Text block

For more on what we believe, see the Catechism, also called An Outline of the Faith, in The Book of Common Prayer, pp. 845-62.
We are a small Church…
The Episcopal Church has long been a study in contrasts. For example, on a Sunday morning during the early years of the 20th century, wealthy Detroit Episcopalians would glide up to the church door in their chauffeur-driven limousines, there to be greeted by ushers in formal dress and white gloves. On that same Sunday morning, up north in the lumber camps, Episcopal missionaries – many of them women, and tough as nails! – would be leading prayer services for the lumberjacks, some of whom had been out much too late the night before.
Such contrasts persist even today. For some, the Episcopal Church is a magnificent gothic church in New York City, where a choir of men and boys sings music you would expect to hear in an English cathedral. For others, it’s a Sunday morning service in a church on the Navaho Reservations of Arizona, New Mexico or Utah. For others, it’s a Sunday afternoon service in a university chapel, with music provided by a jazz quartet. It’s impossible to generalize about Episcopalians. We live in large urban areas, suburbs and small towns; we come from all ethnic groups; some have PhDs, while others never graduated from high school; some of us are quite wealthy, while others struggle from day to day; some of us are theologically conservative, while others are theologically liberal, and many are right in the middle. We are a real cross-section of America.
The Episcopal Church USA is a relatively small denomination of about 2.5 million souls. Compared to the Catholic and Baptist churches, we’re small potatoes. But over the years we’ve made our mark:
■ Remember Paul Revere’s midnight ride? It was from the tower of Boston’s Old North (Episcopal) Church that the lanterns signaled “One if by land, two if by sea”.
■ Remember the Declaration of Independence? Fifteen signers were parishioners at Christ (Episcopal) Church in Philadelphia.
■ Remember George Washington? When the U.S. government made its capital at New York City, the
President worshiped at St. Paul’s (Episcopal) Church, where the large chair he used remains on display today.
■ Remember 9/11? St. Paul’s – the same church where our first President worshiped – was located directly across the street from the World Trade Center. It escaped destruction to become the primary delivery point for ministry with workers at Ground Zero.
■ Remember the State Funerals for Presidents Ronald Reagan and Gerald Ford at the National Cathedral in Washington, D.C.? Reagan and Ford are among the dozen Presidents whose funerals have been celebrated at the Cathedral Church of St. Peter and St. Paul, which is an Episcopal house of prayer for the entire nation.
In many ways, St. Michael’s is the Episcopal Church in miniature. That’s one of the reasons we think our parish has a lot to offer!
And we’re lots of fun, too!

Data section
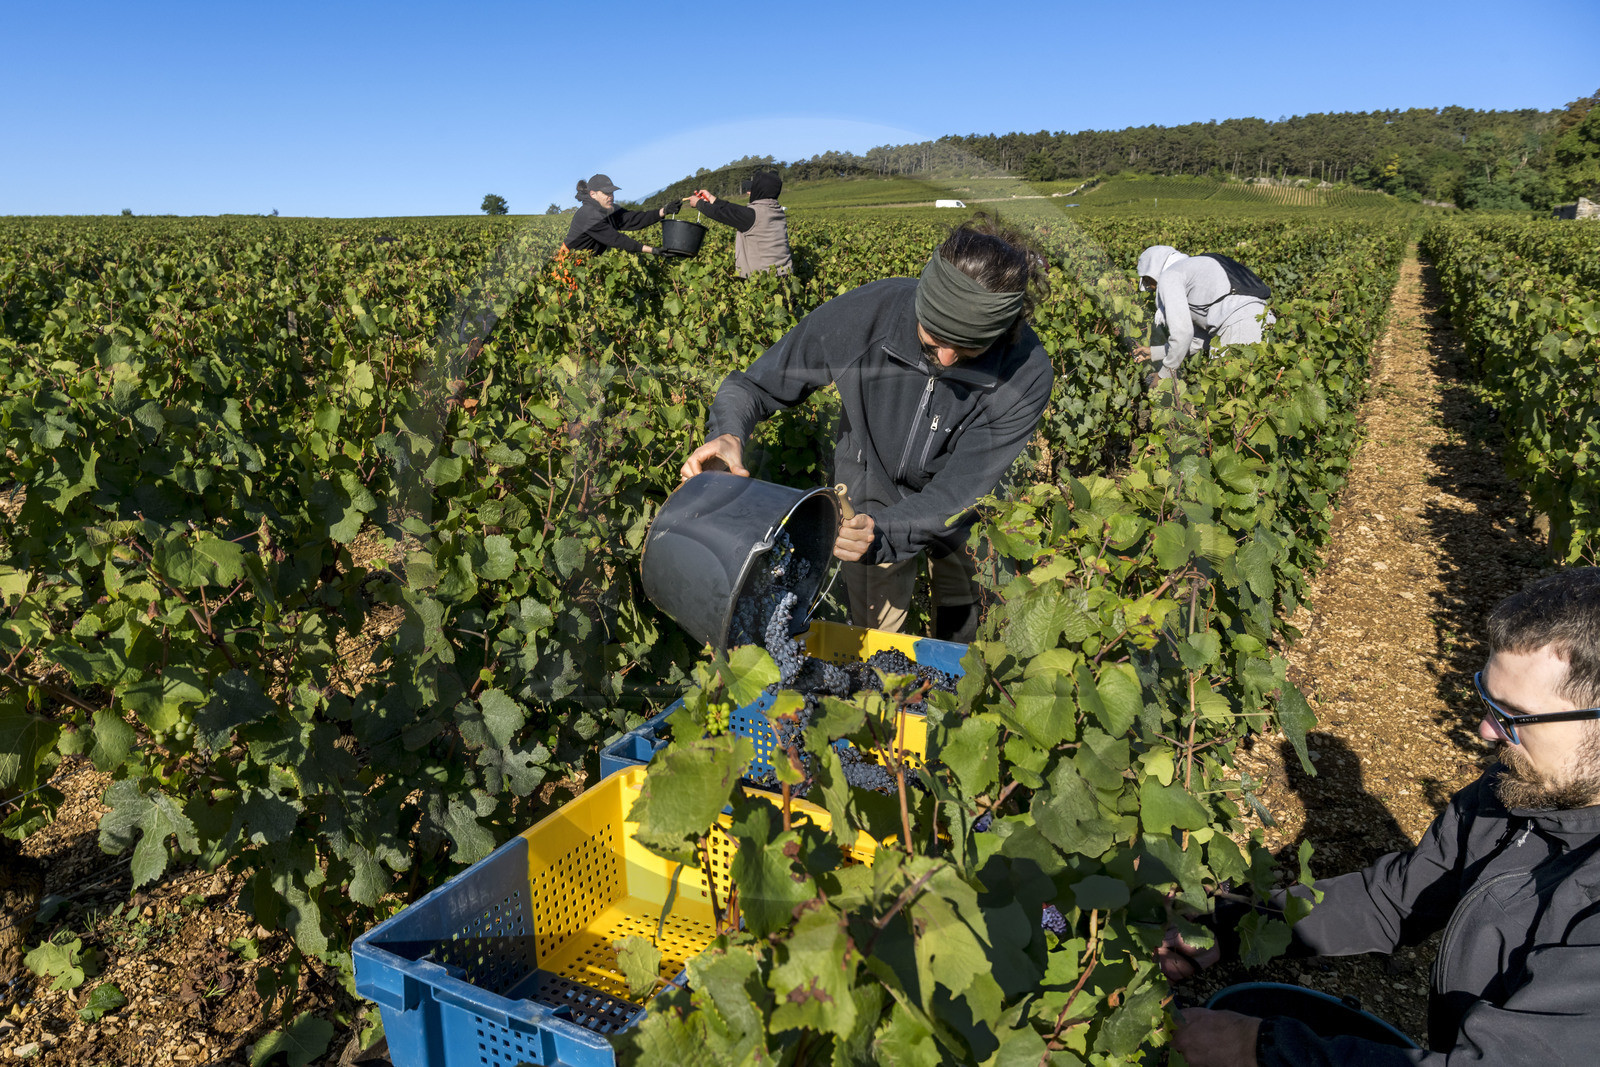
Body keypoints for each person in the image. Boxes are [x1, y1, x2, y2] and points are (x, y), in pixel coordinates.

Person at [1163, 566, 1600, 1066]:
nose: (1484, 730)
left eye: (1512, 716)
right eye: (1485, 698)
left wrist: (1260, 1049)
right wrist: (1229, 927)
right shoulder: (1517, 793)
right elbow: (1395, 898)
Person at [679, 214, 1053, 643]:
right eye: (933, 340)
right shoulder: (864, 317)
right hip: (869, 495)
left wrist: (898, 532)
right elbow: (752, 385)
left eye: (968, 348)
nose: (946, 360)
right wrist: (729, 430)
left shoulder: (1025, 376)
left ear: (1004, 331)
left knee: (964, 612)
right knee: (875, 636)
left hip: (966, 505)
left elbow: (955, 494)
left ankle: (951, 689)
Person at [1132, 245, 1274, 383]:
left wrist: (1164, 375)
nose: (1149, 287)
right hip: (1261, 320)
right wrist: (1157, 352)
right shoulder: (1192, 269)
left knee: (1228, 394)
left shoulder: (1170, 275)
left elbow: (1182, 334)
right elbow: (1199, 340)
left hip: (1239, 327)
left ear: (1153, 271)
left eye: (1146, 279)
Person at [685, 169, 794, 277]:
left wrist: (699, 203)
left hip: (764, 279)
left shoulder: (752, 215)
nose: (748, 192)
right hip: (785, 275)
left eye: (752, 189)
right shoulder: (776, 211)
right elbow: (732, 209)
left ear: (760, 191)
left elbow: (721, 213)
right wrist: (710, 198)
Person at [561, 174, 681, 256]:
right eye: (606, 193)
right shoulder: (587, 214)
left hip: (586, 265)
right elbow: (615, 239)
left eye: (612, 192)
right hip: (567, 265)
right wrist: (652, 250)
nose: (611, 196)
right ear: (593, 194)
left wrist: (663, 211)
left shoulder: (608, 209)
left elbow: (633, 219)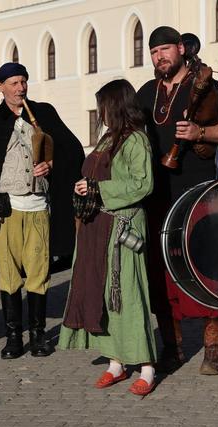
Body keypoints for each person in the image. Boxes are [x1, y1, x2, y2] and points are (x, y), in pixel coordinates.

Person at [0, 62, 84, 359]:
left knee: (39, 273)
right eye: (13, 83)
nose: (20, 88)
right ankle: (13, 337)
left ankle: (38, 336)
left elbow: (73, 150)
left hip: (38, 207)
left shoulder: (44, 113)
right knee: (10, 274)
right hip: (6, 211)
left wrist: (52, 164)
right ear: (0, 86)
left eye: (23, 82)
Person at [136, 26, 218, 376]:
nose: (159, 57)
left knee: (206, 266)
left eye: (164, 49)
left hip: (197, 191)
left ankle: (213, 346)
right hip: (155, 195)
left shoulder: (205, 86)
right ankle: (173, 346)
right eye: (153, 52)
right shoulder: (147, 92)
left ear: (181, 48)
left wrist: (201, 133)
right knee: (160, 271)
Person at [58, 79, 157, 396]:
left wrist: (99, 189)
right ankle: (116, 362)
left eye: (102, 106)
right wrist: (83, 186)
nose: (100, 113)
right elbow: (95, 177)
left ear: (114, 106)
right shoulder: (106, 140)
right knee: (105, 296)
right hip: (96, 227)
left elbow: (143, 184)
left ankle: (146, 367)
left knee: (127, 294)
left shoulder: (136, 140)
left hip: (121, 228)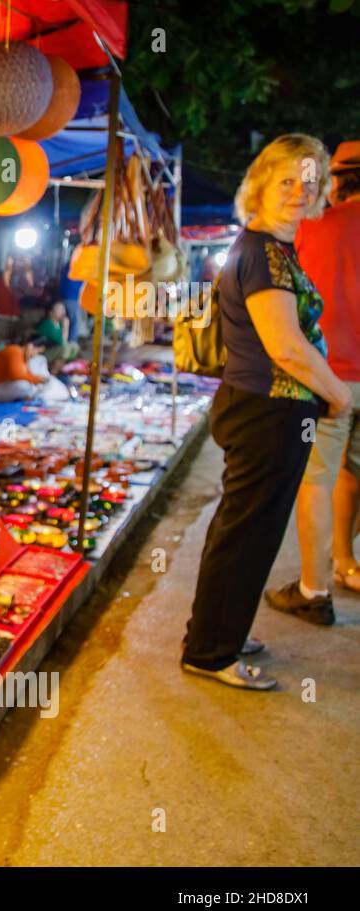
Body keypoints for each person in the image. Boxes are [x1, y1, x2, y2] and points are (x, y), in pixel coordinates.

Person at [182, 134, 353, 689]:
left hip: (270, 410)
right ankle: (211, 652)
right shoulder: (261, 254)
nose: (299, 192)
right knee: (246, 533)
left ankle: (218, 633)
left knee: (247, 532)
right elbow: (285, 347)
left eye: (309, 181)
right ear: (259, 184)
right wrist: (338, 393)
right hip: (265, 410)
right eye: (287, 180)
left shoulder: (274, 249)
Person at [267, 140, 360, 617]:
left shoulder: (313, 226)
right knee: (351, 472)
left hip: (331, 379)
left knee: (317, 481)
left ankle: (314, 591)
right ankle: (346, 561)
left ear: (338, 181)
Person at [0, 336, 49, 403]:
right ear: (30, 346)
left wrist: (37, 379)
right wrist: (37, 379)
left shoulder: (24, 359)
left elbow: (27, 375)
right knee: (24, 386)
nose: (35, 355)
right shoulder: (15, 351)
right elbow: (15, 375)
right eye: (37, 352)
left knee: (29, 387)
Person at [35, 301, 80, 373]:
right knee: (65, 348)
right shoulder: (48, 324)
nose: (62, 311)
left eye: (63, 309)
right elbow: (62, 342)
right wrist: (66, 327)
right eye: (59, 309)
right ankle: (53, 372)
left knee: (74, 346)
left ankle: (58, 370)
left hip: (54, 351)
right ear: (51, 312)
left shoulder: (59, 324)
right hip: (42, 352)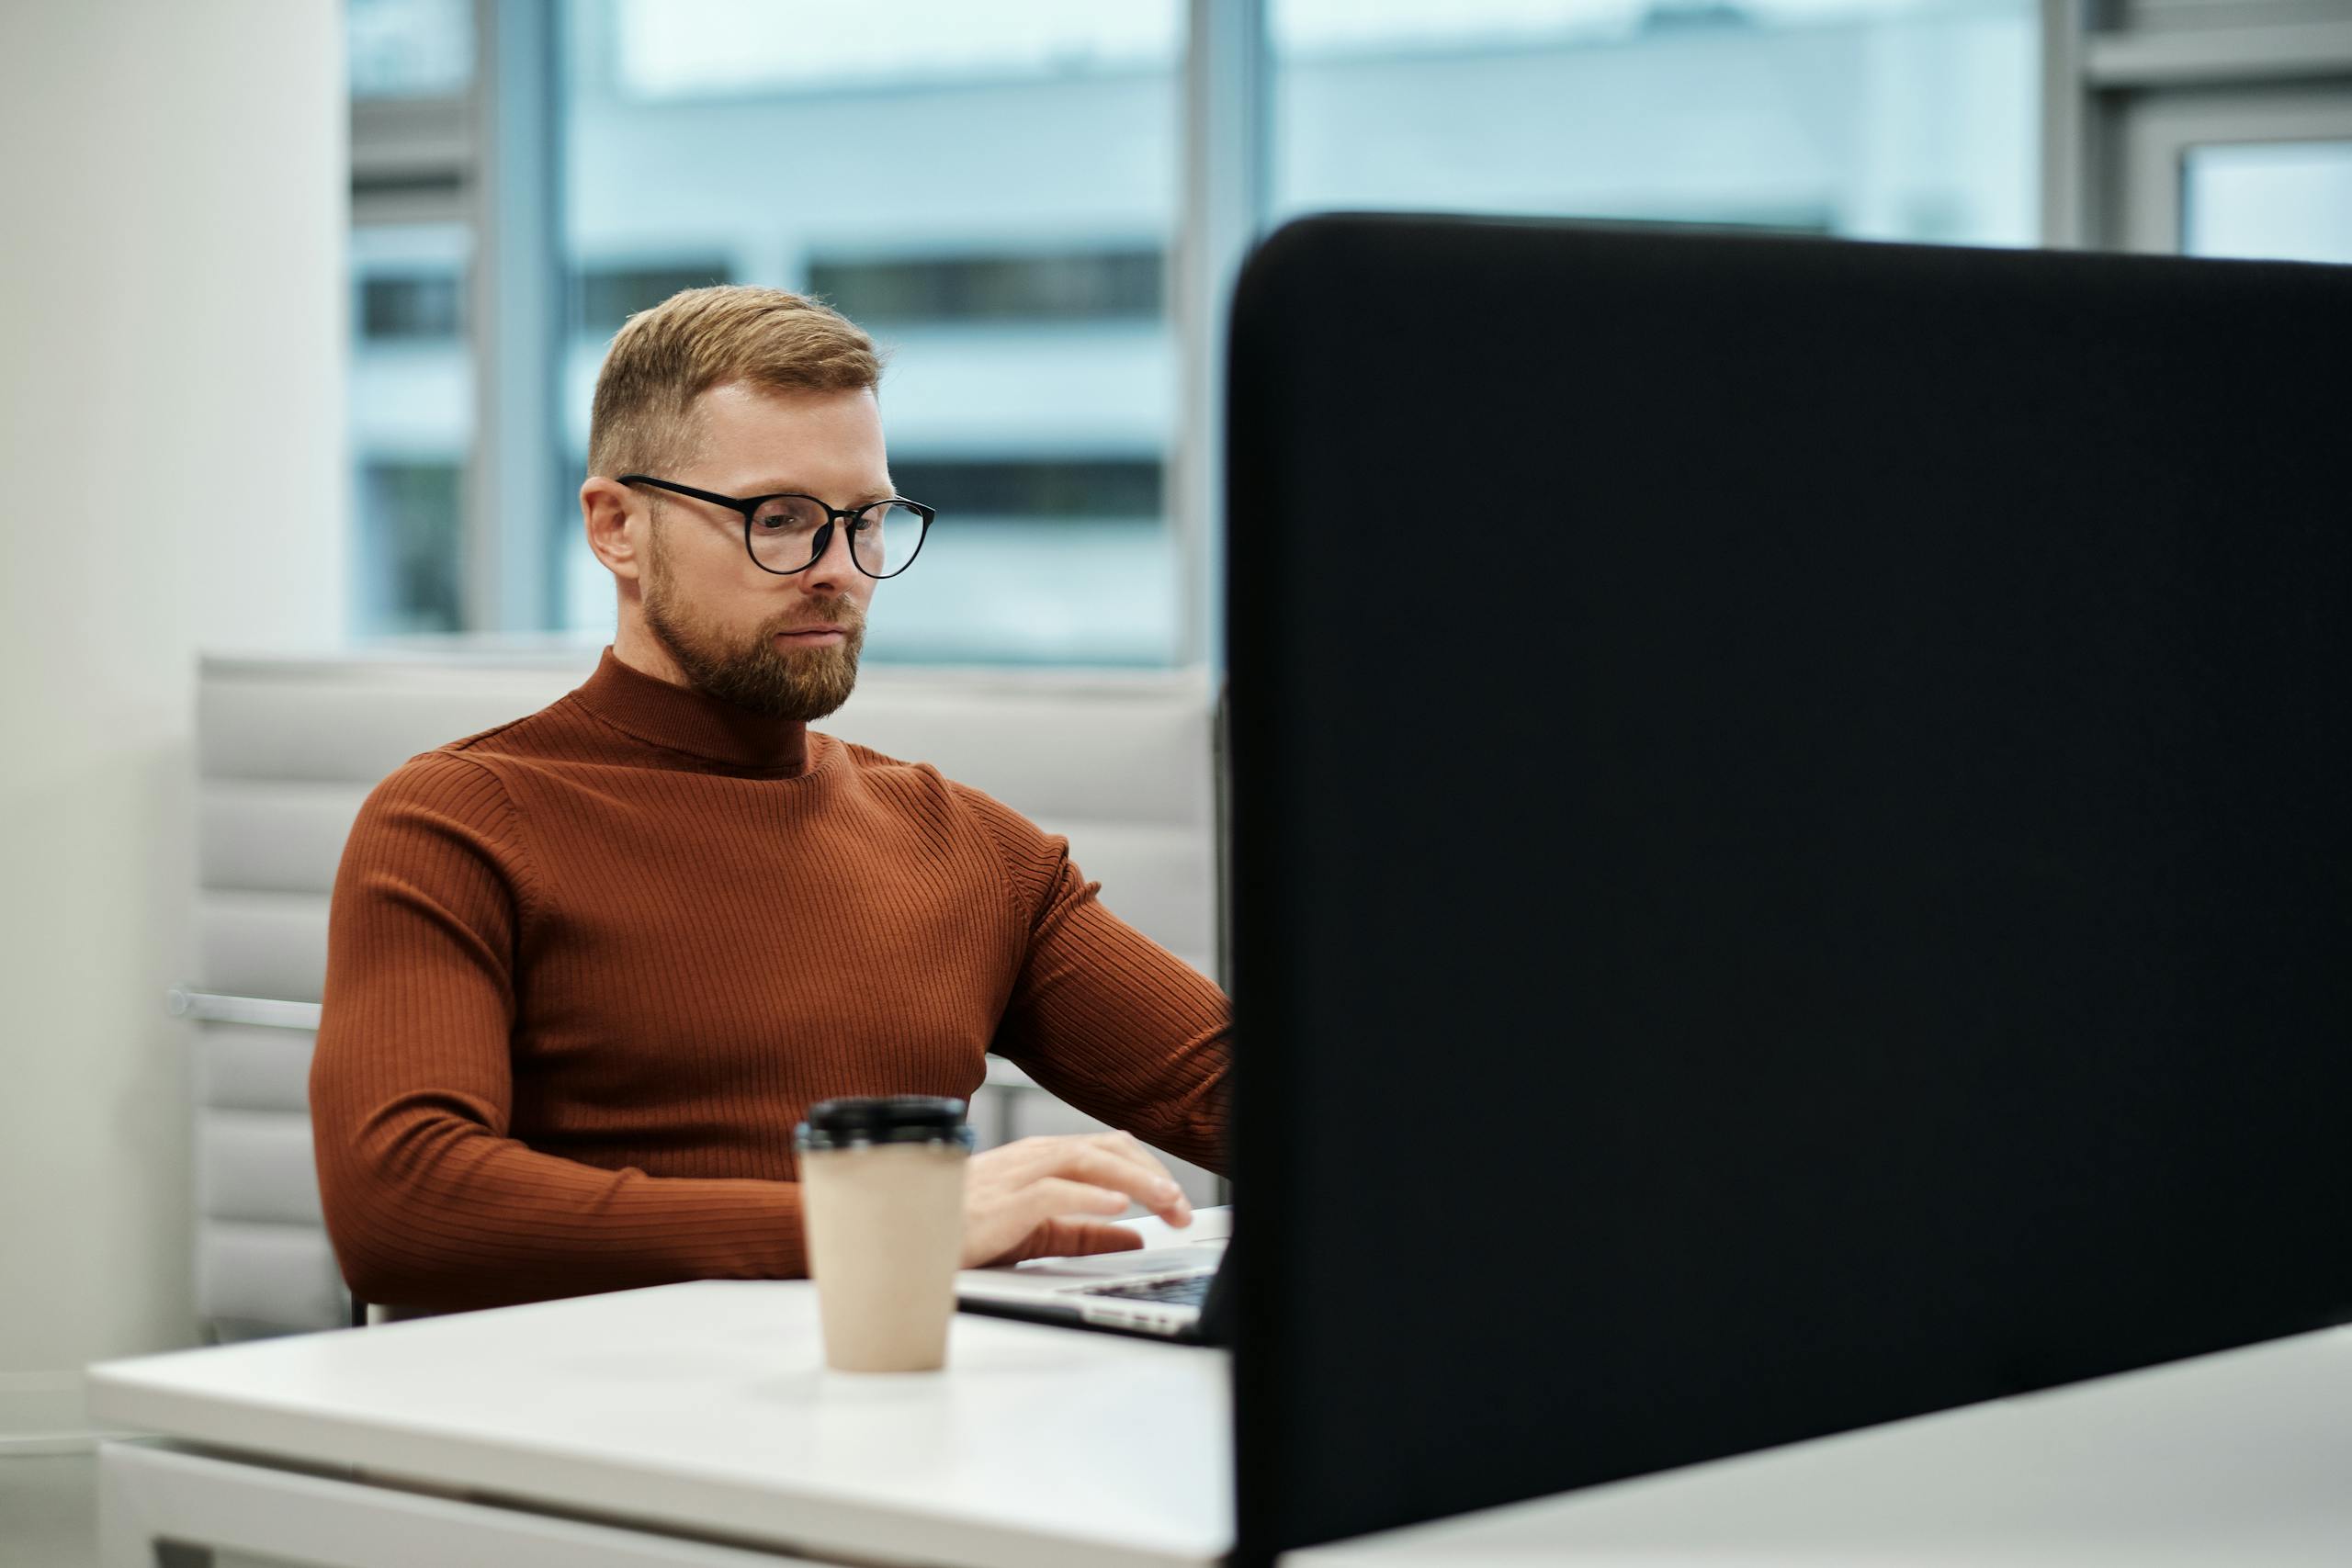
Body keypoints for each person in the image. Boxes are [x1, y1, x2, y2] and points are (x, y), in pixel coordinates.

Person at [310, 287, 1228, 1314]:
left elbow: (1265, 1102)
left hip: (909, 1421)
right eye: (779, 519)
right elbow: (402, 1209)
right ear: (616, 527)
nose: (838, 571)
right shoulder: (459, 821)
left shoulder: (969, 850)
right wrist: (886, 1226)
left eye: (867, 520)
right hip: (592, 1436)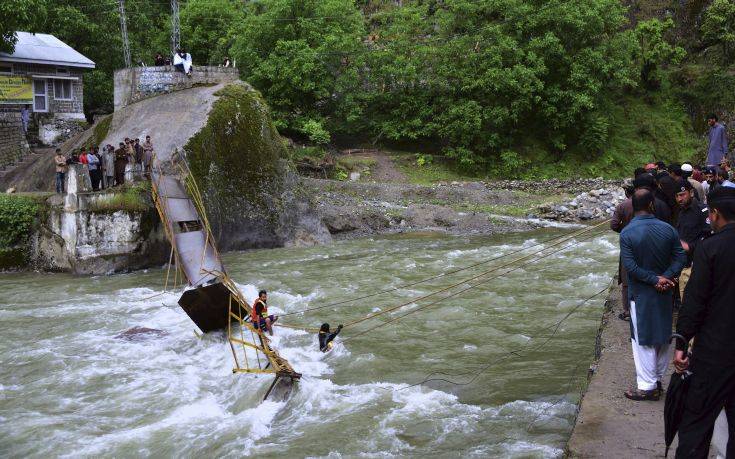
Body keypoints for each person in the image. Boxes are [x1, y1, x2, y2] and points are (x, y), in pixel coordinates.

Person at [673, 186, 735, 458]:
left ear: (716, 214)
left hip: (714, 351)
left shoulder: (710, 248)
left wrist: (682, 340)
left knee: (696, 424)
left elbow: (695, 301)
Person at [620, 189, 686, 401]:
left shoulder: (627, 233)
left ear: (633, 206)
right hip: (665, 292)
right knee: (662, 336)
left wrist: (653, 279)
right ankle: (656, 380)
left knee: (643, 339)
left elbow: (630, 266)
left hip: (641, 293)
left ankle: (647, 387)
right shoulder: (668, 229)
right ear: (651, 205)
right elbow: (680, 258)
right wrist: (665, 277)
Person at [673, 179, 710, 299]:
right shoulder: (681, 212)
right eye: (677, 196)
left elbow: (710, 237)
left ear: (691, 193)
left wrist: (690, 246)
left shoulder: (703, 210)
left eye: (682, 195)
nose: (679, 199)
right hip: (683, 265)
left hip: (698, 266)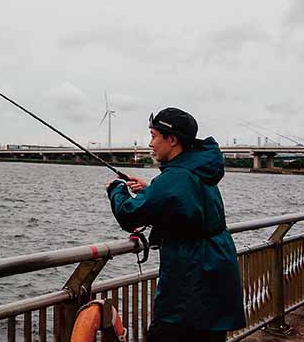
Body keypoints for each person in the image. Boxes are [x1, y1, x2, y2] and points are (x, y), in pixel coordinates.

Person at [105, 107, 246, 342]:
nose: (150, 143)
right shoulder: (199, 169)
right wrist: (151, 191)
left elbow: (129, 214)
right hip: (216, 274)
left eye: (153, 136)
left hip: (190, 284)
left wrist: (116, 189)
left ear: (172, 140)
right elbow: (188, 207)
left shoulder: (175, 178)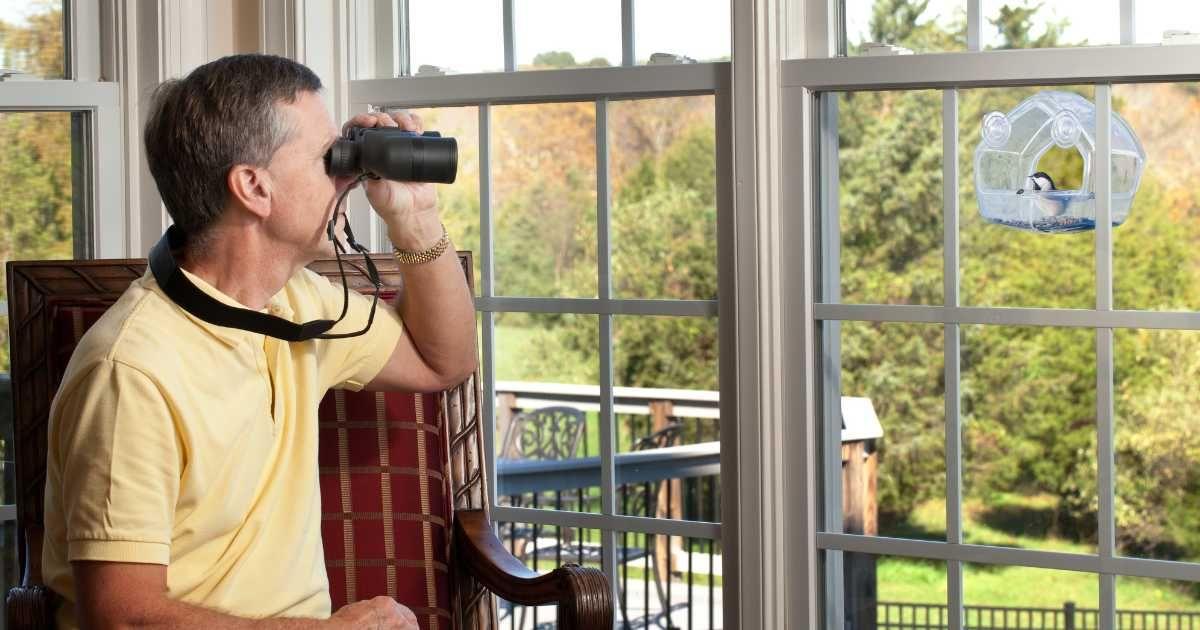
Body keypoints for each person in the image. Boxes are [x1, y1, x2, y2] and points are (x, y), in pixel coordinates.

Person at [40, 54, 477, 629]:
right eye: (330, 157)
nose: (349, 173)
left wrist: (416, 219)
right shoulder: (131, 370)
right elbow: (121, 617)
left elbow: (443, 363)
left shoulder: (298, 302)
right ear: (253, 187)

What this exercise asks
**a)** In the passage on the Episcopal Church, swap "parishioners" for "members" and reproduce the part that opens with the words containing "The Episcopal Church USA" and closes with "Church in Philadelphia.".
**b)** Translate into Spanish the following sentence from the passage on the Episcopal Church: "Such contrasts persist even today."
**c)** Write what comes next in the passage on the Episcopal Church, picking up from its final sentence.
The entries are separate material, unrelated to the passage on the Episcopal Church.

Answers to this exercise
**a)**
The Episcopal Church USA is a relatively small denomination of about 2.5 million souls. Compared to the Catholic and Baptist churches, we’re small potatoes. But over the years we’ve made our mark:
■ Remember Paul Revere’s midnight ride? It was from the tower of Boston’s Old North (Episcopal) Church that the lanterns signaled “One if by land, two if by sea”.
■ Remember the Declaration of Independence? Fifteen signers were members at Christ (Episcopal) Church in Philadelphia.

**b)** Tales contrastes persisten incluso hoy en día.

**c)**
First-time visitors may think that we Episcopalians are very subdued when we gather for worship. Compared with members of some evangelical or charismatic churches, we are! Perhaps that explains why there are so few “Episcopal jokes” in circulation!
However, much as we try to keep it a secret, we Episcopalians are actually a rather lively, fun-loving group. For us, faith is a grand adventure in knowing and loving God. For us, life in the Church should provide not only deep spiritual enrichment and a challenge to live faithfully, but also genuine joy. Sometimes it even gives us a few good laughs.
Robin Williams, the noted actor and comedian, is an Episcopalian. In fact, he grew up in Bloomfield Hills. His “Top 10 Reasons to be an Episcopalian” (with explanatory notes added) are worth considering:
10. No snake handling. Episcopalians don’t engage in weird or dangerous worship practices. However, our pot luck dinners may be damaging to your waist line.
9. You can believe in dinosaurs. Most Episcopalians believe in both the Bible and Darwin’s theory of evolution. You don’t have to choose, unless you want to.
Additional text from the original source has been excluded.